Keeping Iraq out of the US–Iran conflict

A third challenge for Iraq’s next government is avoiding entanglement in the long-running U.S.–Iran rivalry. Since the 1979 Islamic Revolution, Washington has sought to reverse what it sees as a national humiliation: the overthrow of its ally, the Shah of Iran, and the 444-day hostage crisis that followed, that may have swayed the 1980 presidential election.

Over the decades, both sides have waged a shadow war — from sanctions and cyberattacks to assassinations and economic sanctions. Iran’s ballistic missile, drone, and nuclear programs are now American justifications for continued containment.

In June 2025, U.S. airstrikes targeted three Iranian nuclear facilities. President Trump claimed the operation “obliterated” Iran’s nuclear program, though American military intelligence wasn’t so sure. Meanwhile, Israel, America’s closest ally in the region, has reportedly continued assassinations and covert operations against Iranian scientists and facilities.

Iraq risks becoming a battleground by proxy. In May 2025, U.S. Reps. Joe Wilson (R-S.C.) and Greg Steube (R-Fla.) advocated sanctioning Iraq as part of the “maximum pressure” campaign on Iran.
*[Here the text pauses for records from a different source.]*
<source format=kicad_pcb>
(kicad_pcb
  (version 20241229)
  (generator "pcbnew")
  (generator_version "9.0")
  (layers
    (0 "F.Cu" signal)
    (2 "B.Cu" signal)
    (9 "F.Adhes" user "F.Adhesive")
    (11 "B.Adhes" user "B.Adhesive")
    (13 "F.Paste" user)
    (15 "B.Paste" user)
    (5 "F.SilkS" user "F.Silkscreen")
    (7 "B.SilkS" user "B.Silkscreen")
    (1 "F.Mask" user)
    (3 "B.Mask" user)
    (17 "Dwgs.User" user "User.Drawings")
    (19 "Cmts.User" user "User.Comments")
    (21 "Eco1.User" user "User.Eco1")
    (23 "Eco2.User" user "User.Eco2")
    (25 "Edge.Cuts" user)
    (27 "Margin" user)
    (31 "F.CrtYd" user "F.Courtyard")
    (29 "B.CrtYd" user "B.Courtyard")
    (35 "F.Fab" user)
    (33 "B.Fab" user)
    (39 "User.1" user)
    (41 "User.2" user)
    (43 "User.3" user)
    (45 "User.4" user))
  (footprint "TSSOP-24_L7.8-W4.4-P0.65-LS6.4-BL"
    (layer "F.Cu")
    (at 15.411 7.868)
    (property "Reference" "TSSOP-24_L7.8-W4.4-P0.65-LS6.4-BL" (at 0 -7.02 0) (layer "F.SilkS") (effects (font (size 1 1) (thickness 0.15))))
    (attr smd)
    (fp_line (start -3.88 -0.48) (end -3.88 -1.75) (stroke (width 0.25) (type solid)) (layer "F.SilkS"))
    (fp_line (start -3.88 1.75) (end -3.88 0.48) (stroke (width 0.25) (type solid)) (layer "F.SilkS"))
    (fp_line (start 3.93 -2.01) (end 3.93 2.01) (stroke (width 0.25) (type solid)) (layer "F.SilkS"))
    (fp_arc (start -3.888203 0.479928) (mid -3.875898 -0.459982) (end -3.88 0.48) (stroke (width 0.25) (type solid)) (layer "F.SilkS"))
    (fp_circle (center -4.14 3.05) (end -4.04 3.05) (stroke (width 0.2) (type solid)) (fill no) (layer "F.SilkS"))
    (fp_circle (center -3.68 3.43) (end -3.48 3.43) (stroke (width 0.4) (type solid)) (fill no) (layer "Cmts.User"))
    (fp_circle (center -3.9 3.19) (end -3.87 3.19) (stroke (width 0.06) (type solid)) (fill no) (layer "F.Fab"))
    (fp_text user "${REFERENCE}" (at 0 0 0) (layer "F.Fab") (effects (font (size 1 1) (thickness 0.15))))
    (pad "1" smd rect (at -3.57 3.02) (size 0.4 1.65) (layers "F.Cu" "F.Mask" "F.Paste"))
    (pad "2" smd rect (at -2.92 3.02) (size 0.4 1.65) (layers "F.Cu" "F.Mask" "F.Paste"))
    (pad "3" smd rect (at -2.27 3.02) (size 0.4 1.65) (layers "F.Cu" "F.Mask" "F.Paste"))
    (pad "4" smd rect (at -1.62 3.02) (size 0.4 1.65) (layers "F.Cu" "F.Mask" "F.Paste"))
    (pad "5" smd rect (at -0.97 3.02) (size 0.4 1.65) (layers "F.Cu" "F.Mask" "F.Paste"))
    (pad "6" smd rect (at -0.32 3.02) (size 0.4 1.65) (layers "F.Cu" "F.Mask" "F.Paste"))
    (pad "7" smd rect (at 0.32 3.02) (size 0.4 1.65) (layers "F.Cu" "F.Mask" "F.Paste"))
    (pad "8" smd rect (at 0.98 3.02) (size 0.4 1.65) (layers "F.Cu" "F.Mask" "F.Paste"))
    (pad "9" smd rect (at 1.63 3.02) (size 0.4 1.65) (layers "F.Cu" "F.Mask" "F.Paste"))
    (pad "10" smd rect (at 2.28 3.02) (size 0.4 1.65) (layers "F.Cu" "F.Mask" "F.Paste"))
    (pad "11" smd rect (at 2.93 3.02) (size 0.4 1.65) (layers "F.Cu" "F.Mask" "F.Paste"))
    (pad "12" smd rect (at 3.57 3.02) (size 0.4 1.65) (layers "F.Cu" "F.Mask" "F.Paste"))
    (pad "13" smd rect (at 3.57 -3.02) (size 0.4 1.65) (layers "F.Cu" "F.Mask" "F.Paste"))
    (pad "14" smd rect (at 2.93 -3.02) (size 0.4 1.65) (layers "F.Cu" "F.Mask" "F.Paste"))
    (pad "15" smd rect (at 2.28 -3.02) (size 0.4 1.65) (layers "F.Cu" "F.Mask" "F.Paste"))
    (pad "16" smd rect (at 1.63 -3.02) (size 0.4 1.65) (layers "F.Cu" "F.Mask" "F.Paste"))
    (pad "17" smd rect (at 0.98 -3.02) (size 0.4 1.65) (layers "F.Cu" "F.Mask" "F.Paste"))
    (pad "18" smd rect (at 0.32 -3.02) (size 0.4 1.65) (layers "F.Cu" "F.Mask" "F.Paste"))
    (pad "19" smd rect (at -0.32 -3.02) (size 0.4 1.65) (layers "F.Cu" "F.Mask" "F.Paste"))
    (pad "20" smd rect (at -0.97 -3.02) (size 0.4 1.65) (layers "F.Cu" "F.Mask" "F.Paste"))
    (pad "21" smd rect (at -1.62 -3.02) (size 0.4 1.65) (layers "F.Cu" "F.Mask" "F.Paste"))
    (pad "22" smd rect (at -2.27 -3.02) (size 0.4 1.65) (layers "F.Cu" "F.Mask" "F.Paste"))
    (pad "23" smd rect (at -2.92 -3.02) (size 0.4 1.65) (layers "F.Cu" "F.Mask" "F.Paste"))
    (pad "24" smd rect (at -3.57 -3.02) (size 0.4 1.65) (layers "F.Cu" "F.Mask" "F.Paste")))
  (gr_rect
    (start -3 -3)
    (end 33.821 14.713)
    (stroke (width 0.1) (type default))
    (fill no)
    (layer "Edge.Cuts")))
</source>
They advocated sweeping penalties on the PMF, much of Iraq’s banking and oil sectors, the minister of finance, “Iran’s facilitators in Iraq,” the chief justice of Iraq’s Federal Supreme Court, and former prime ministers — a decapitation attack on Iraq’s economy and sovereignty.

The slogan of Sudani’s political project is "Iraq First," but to Washington, Iraq is a tool for pressuring Iran, all the money and dead soldiers provide the justification for America’s droit du seigneur; but this dynamic threatens Iraq’s national stability. The next prime minister must navigate between the U.S. and neighboring Iran to preserve Iraq’s fragile independence. The PMF’s status will be the most contentious issue between America and Iraq, as the Americans have forgotten what happens when you suddenly demobilize a large group of well-armed men.
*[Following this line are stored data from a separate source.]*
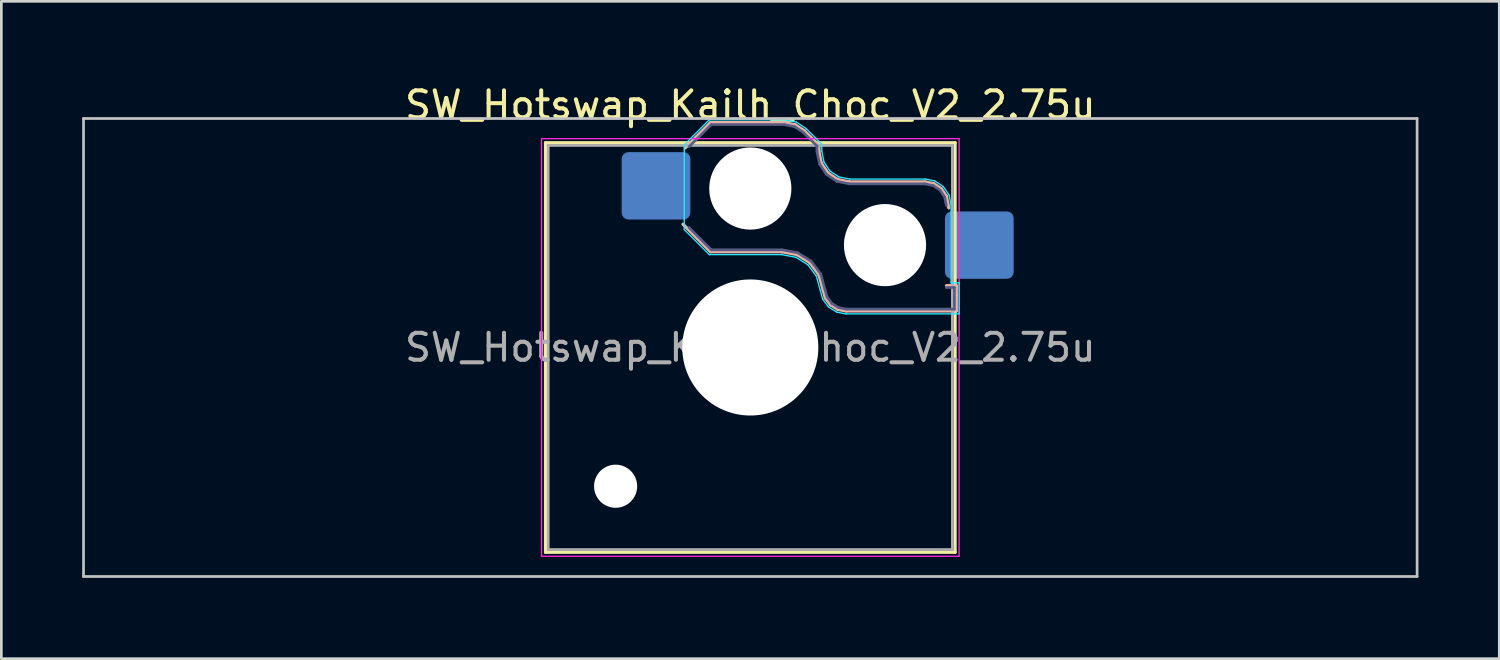
<source format=kicad_pcb>
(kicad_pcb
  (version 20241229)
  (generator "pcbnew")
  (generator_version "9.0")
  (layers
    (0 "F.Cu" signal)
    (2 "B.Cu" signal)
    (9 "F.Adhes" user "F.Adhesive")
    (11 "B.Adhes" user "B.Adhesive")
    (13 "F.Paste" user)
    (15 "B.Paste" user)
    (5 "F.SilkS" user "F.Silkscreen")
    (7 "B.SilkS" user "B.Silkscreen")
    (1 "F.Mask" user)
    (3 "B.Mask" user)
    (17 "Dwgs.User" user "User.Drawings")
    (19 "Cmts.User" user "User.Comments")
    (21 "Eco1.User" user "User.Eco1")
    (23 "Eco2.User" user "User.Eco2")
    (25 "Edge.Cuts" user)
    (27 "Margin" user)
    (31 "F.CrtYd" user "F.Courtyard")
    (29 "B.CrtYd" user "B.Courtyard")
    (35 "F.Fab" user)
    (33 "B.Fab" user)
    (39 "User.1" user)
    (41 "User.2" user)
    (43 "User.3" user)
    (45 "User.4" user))
  (footprint "SW_Hotswap_Kailh_Choc_V2_2.75u"
    (layer "F.Cu")
    (at 24.8 9.848)
    (property "Reference" "SW_Hotswap_Kailh_Choc_V2_2.75u" (at 0 -9 0) (layer "F.SilkS") (effects (font (size 1 1) (thickness 0.15))))
    (attr smd)
    (fp_line (start -7.6 -7.6) (end -7.6 7.6) (stroke (width 0.12) (type solid)) (layer "F.SilkS"))
    (fp_line (start -7.6 7.6) (end 7.6 7.6) (stroke (width 0.12) (type solid)) (layer "F.SilkS"))
    (fp_line (start 7.6 -7.6) (end -7.6 -7.6) (stroke (width 0.12) (type solid)) (layer "F.SilkS"))
    (fp_line (start 7.6 7.6) (end 7.6 -7.6) (stroke (width 0.12) (type solid)) (layer "F.SilkS"))
    (fp_line (start -2.416 -7.409) (end -1.479 -8.346) (stroke (width 0.12) (type solid)) (layer "B.SilkS"))
    (fp_line (start -1.479 -8.346) (end 1.268 -8.346) (stroke (width 0.12) (type solid)) (layer "B.SilkS"))
    (fp_line (start -1.479 -3.554) (end -2.5 -4.575) (stroke (width 0.12) (type solid)) (layer "B.SilkS"))
    (fp_line (start 1.168 -3.554) (end -1.479 -3.554) (stroke (width 0.12) (type solid)) (layer "B.SilkS"))
    (fp_line (start 1.268 -8.346) (end 1.671 -8.266) (stroke (width 0.12) (type solid)) (layer "B.SilkS"))
    (fp_line (start 1.671 -8.266) (end 2.013 -8.037) (stroke (width 0.12) (type solid)) (layer "B.SilkS"))
    (fp_line (start 1.73 -3.449) (end 1.168 -3.554) (stroke (width 0.12) (type solid)) (layer "B.SilkS"))
    (fp_line (start 2.013 -8.037) (end 2.546 -7.504) (stroke (width 0.12) (type solid)) (layer "B.SilkS"))
    (fp_line (start 2.209 -3.15) (end 1.73 -3.449) (stroke (width 0.12) (type solid)) (layer "B.SilkS"))
    (fp_line (start 2.546 -7.504) (end 2.546 -7.282) (stroke (width 0.12) (type solid)) (layer "B.SilkS"))
    (fp_line (start 2.546 -7.282) (end 2.633 -6.844) (stroke (width 0.12) (type solid)) (layer "B.SilkS"))
    (fp_line (start 2.547 -2.697) (end 2.209 -3.15) (stroke (width 0.12) (type solid)) (layer "B.SilkS"))
    (fp_line (start 2.633 -6.844) (end 2.877 -6.477) (stroke (width 0.12) (type solid)) (layer "B.SilkS"))
    (fp_line (start 2.701 -2.139) (end 2.547 -2.697) (stroke (width 0.12) (type solid)) (layer "B.SilkS"))
    (fp_line (start 2.783 -1.841) (end 2.701 -2.139) (stroke (width 0.12) (type solid)) (layer "B.SilkS"))
    (fp_line (start 2.877 -6.477) (end 3.244 -6.233) (stroke (width 0.12) (type solid)) (layer "B.SilkS"))
    (fp_line (start 2.976 -1.583) (end 2.783 -1.841) (stroke (width 0.12) (type solid)) (layer "B.SilkS"))
    (fp_line (start 3.244 -6.233) (end 3.682 -6.146) (stroke (width 0.12) (type solid)) (layer "B.SilkS"))
    (fp_line (start 3.25 -1.413) (end 2.976 -1.583) (stroke (width 0.12) (type solid)) (layer "B.SilkS"))
    (fp_line (start 3.56 -1.354) (end 3.25 -1.413) (stroke (width 0.12) (type solid)) (layer "B.SilkS"))
    (fp_line (start 3.682 -6.146) (end 6.482 -6.146) (stroke (width 0.12) (type solid)) (layer "B.SilkS"))
    (fp_line (start 6.482 -6.146) (end 6.809 -6.081) (stroke (width 0.12) (type solid)) (layer "B.SilkS"))
    (fp_line (start 6.809 -6.081) (end 7.092 -5.892) (stroke (width 0.12) (type solid)) (layer "B.SilkS"))
    (fp_line (start 7.092 -5.892) (end 7.281 -5.609) (stroke (width 0.12) (type solid)) (layer "B.SilkS"))
    (fp_line (start 7.281 -5.609) (end 7.366 -5.182) (stroke (width 0.12) (type solid)) (layer "B.SilkS"))
    (fp_line (start 7.283 -2.296) (end 7.646 -2.296) (stroke (width 0.12) (type solid)) (layer "B.SilkS"))
    (fp_line (start 7.646 -2.296) (end 7.646 -1.354) (stroke (width 0.12) (type solid)) (layer "B.SilkS"))
    (fp_line (start 7.646 -1.354) (end 3.56 -1.354) (stroke (width 0.12) (type solid)) (layer "B.SilkS"))
    (fp_line (start -24.75 -8.5) (end -24.75 8.5) (stroke (width 0.1) (type solid)) (layer "Dwgs.User"))
    (fp_line (start -24.75 8.5) (end 24.75 8.5) (stroke (width 0.1) (type solid)) (layer "Dwgs.User"))
    (fp_line (start 24.75 -8.5) (end -24.75 -8.5) (stroke (width 0.1) (type solid)) (layer "Dwgs.User"))
    (fp_line (start 24.75 8.5) (end 24.75 -8.5) (stroke (width 0.1) (type solid)) (layer "Dwgs.User"))
    (fp_line (start -7.25 -7.25) (end -7.25 7.25) (stroke (width 0.1) (type solid)) (layer "Eco1.User"))
    (fp_line (start -7.25 7.25) (end 7.25 7.25) (stroke (width 0.1) (type solid)) (layer "Eco1.User"))
    (fp_line (start 7.25 -7.25) (end -7.25 -7.25) (stroke (width 0.1) (type solid)) (layer "Eco1.User"))
    (fp_line (start 7.25 7.25) (end 7.25 -7.25) (stroke (width 0.1) (type solid)) (layer "Eco1.User"))
    (fp_line (start -2.452 -7.523) (end -1.523 -8.452) (stroke (width 0.05) (type solid)) (layer "B.CrtYd"))
    (fp_line (start -2.452 -4.377) (end -2.452 -7.523) (stroke (width 0.05) (type solid)) (layer "B.CrtYd"))
    (fp_line (start -1.523 -8.452) (end 1.278 -8.452) (stroke (width 0.05) (type solid)) (layer "B.CrtYd"))
    (fp_line (start -1.523 -3.448) (end -2.452 -4.377) (stroke (width 0.05) (type solid)) (layer "B.CrtYd"))
    (fp_line (start 1.159 -3.448) (end -1.523 -3.448) (stroke (width 0.05) (type solid)) (layer "B.CrtYd"))
    (fp_line (start 1.278 -8.452) (end 1.712 -8.366) (stroke (width 0.05) (type solid)) (layer "B.CrtYd"))
    (fp_line (start 1.691 -3.348) (end 1.159 -3.448) (stroke (width 0.05) (type solid)) (layer "B.CrtYd"))
    (fp_line (start 1.712 -8.366) (end 2.081 -8.119) (stroke (width 0.05) (type solid)) (layer "B.CrtYd"))
    (fp_line (start 2.081 -8.119) (end 2.652 -7.548) (stroke (width 0.05) (type solid)) (layer "B.CrtYd"))
    (fp_line (start 2.136 -3.071) (end 1.691 -3.348) (stroke (width 0.05) (type solid)) (layer "B.CrtYd"))
    (fp_line (start 2.45 -2.65) (end 2.136 -3.071) (stroke (width 0.05) (type solid)) (layer "B.CrtYd"))
    (fp_line (start 2.599 -2.111) (end 2.45 -2.65) (stroke (width 0.05) (type solid)) (layer "B.CrtYd"))
    (fp_line (start 2.652 -7.548) (end 2.652 -7.292) (stroke (width 0.05) (type solid)) (layer "B.CrtYd"))
    (fp_line (start 2.652 -7.292) (end 2.733 -6.885) (stroke (width 0.05) (type solid)) (layer "B.CrtYd"))
    (fp_line (start 2.687 -1.794) (end 2.599 -2.111) (stroke (width 0.05) (type solid)) (layer "B.CrtYd"))
    (fp_line (start 2.733 -6.885) (end 2.953 -6.553) (stroke (width 0.05) (type solid)) (layer "B.CrtYd"))
    (fp_line (start 2.903 -1.503) (end 2.687 -1.794) (stroke (width 0.05) (type solid)) (layer "B.CrtYd"))
    (fp_line (start 2.953 -6.553) (end 3.285 -6.333) (stroke (width 0.05) (type solid)) (layer "B.CrtYd"))
    (fp_line (start 3.211 -1.312) (end 2.903 -1.503) (stroke (width 0.05) (type solid)) (layer "B.CrtYd"))
    (fp_line (start 3.285 -6.333) (end 3.692 -6.252) (stroke (width 0.05) (type solid)) (layer "B.CrtYd"))
    (fp_line (start 3.55 -1.248) (end 3.211 -1.312) (stroke (width 0.05) (type solid)) (layer "B.CrtYd"))
    (fp_line (start 3.692 -6.252) (end 6.492 -6.252) (stroke (width 0.05) (type solid)) (layer "B.CrtYd"))
    (fp_line (start 6.492 -6.252) (end 6.85 -6.181) (stroke (width 0.05) (type solid)) (layer "B.CrtYd"))
    (fp_line (start 6.85 -6.181) (end 7.168 -5.968) (stroke (width 0.05) (type solid)) (layer "B.CrtYd"))
    (fp_line (start 7.168 -5.968) (end 7.381 -5.65) (stroke (width 0.05) (type solid)) (layer "B.CrtYd"))
    (fp_line (start 7.381 -5.65) (end 7.452 -5.292) (stroke (width 0.05) (type solid)) (layer "B.CrtYd"))
    (fp_line (start 7.452 -5.292) (end 7.452 -2.402) (stroke (width 0.05) (type solid)) (layer "B.CrtYd"))
    (fp_line (start 7.452 -2.402) (end 7.752 -2.402) (stroke (width 0.05) (type solid)) (layer "B.CrtYd"))
    (fp_line (start 7.752 -2.402) (end 7.752 -1.248) (stroke (width 0.05) (type solid)) (layer "B.CrtYd"))
    (fp_line (start 7.752 -1.248) (end 3.55 -1.248) (stroke (width 0.05) (type solid)) (layer "B.CrtYd"))
    (fp_line (start -7.75 -7.75) (end -7.75 7.75) (stroke (width 0.05) (type solid)) (layer "F.CrtYd"))
    (fp_line (start -7.75 7.75) (end 7.75 7.75) (stroke (width 0.05) (type solid)) (layer "F.CrtYd"))
    (fp_line (start 7.75 -7.75) (end -7.75 -7.75) (stroke (width 0.05) (type solid)) (layer "F.CrtYd"))
    (fp_line (start 7.75 7.75) (end 7.75 -7.75) (stroke (width 0.05) (type solid)) (layer "F.CrtYd"))
    (fp_line (start -2.275 -7.45) (end -1.45 -8.275) (stroke (width 0.1) (type solid)) (layer "B.Fab"))
    (fp_line (start -1.45 -8.275) (end 1.261 -8.275) (stroke (width 0.1) (type solid)) (layer "B.Fab"))
    (fp_line (start -1.45 -3.625) (end -2.275 -4.45) (stroke (width 0.1) (type solid)) (layer "B.Fab"))
    (fp_line (start 1.175 -3.625) (end -1.45 -3.625) (stroke (width 0.1) (type solid)) (layer "B.Fab"))
    (fp_line (start 1.261 -8.275) (end 1.643 -8.199) (stroke (width 0.1) (type solid)) (layer "B.Fab"))
    (fp_line (start 1.643 -8.199) (end 1.968 -7.982) (stroke (width 0.1) (type solid)) (layer "B.Fab"))
    (fp_line (start 1.756 -3.516) (end 1.175 -3.625) (stroke (width 0.1) (type solid)) (layer "B.Fab"))
    (fp_line (start 1.968 -7.982) (end 2.475 -7.475) (stroke (width 0.1) (type solid)) (layer "B.Fab"))
    (fp_line (start 2.258 -3.203) (end 1.756 -3.516) (stroke (width 0.1) (type solid)) (layer "B.Fab"))
    (fp_line (start 2.475 -7.475) (end 2.475 -7.275) (stroke (width 0.1) (type solid)) (layer "B.Fab"))
    (fp_line (start 2.475 -7.275) (end 2.566 -6.816) (stroke (width 0.1) (type solid)) (layer "B.Fab"))
    (fp_line (start 2.566 -6.816) (end 2.826 -6.426) (stroke (width 0.1) (type solid)) (layer "B.Fab"))
    (fp_line (start 2.612 -2.729) (end 2.258 -3.203) (stroke (width 0.1) (type solid)) (layer "B.Fab"))
    (fp_line (start 2.769 -2.158) (end 2.612 -2.729) (stroke (width 0.1) (type solid)) (layer "B.Fab"))
    (fp_line (start 2.826 -6.426) (end 3.216 -6.166) (stroke (width 0.1) (type solid)) (layer "B.Fab"))
    (fp_line (start 2.848 -1.873) (end 2.769 -2.158) (stroke (width 0.1) (type solid)) (layer "B.Fab"))
    (fp_line (start 3.025 -1.636) (end 2.848 -1.873) (stroke (width 0.1) (type solid)) (layer "B.Fab"))
    (fp_line (start 3.216 -6.166) (end 3.675 -6.075) (stroke (width 0.1) (type solid)) (layer "B.Fab"))
    (fp_line (start 3.276 -1.48) (end 3.025 -1.636) (stroke (width 0.1) (type solid)) (layer "B.Fab"))
    (fp_line (start 3.567 -1.425) (end 3.276 -1.48) (stroke (width 0.1) (type solid)) (layer "B.Fab"))
    (fp_line (start 3.675 -6.075) (end 6.475 -6.075) (stroke (width 0.1) (type solid)) (layer "B.Fab"))
    (fp_line (start 6.475 -6.075) (end 6.781 -6.014) (stroke (width 0.1) (type solid)) (layer "B.Fab"))
    (fp_line (start 6.781 -6.014) (end 7.041 -5.841) (stroke (width 0.1) (type solid)) (layer "B.Fab"))
    (fp_line (start 7.041 -5.841) (end 7.214 -5.581) (stroke (width 0.1) (type solid)) (layer "B.Fab"))
    (fp_line (start 7.214 -5.581) (end 7.275 -5.275) (stroke (width 0.1) (type solid)) (layer "B.Fab"))
    (fp_line (start 7.275 -2.225) (end 7.575 -2.225) (stroke (width 0.1) (type solid)) (layer "B.Fab"))
    (fp_line (start 7.575 -2.225) (end 7.575 -1.425) (stroke (width 0.1) (type solid)) (layer "B.Fab"))
    (fp_line (start 7.575 -1.425) (end 3.567 -1.425) (stroke (width 0.1) (type solid)) (layer "B.Fab"))
    (fp_line (start -7.5 -7.5) (end -7.5 7.5) (stroke (width 0.1) (type solid)) (layer "F.Fab"))
    (fp_line (start -7.5 7.5) (end 7.5 7.5) (stroke (width 0.1) (type solid)) (layer "F.Fab"))
    (fp_line (start 7.5 -7.5) (end -7.5 -7.5) (stroke (width 0.1) (type solid)) (layer "F.Fab"))
    (fp_line (start 7.5 7.5) (end 7.5 -7.5) (stroke (width 0.1) (type solid)) (layer "F.Fab"))
    (fp_text user "${REFERENCE}" (at 0 0 0) (layer "F.Fab") (effects (font (size 1 1) (thickness 0.15))))
    (pad "" np_thru_hole circle (at -5 5.15) (size 1.6 1.6) (drill 1.6) (layers "*.Cu" "*.Mask"))
    (pad "" np_thru_hole circle (at 0 -5.9) (size 3.05 3.05) (drill 3.05) (layers "*.Cu" "*.Mask"))
    (pad "" np_thru_hole circle (at 0 0) (size 5.05 5.05) (drill 5.05) (layers "*.Cu" "*.Mask"))
    (pad "" np_thru_hole circle (at 5 -3.8) (size 3.05 3.05) (drill 3.05) (layers "*.Cu" "*.Mask"))
    (pad "1" smd roundrect (at -3.5 -6) (size 2.55 2.5) (layers "B.Cu" "B.Mask" "B.Paste") (roundrect_rratio 0.1))
    (pad "2" smd roundrect (at 8.5 -3.8) (size 2.55 2.5) (layers "B.Cu" "B.Mask" "B.Paste") (roundrect_rratio 0.1)))
  (gr_rect
    (start -3 -3)
    (end 52.6 21.398)
    (stroke (width 0.1) (type default))
    (fill no)
    (layer "Edge.Cuts")))
</source>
Despite relative quiet and significant new foreign investment under Sudani’s tenure, Iraq still faces water shortages, unfinished security reforms, and the constant danger of being drawn into foreign conflicts, mostly the legacy of Saddam Hussein’s repression, and Western sanctions and military attacks.

Balancing domestic needs with foreign pressures — especially from the United States and Iran — will define Iraq’s future far more than the election’s immediate outcome.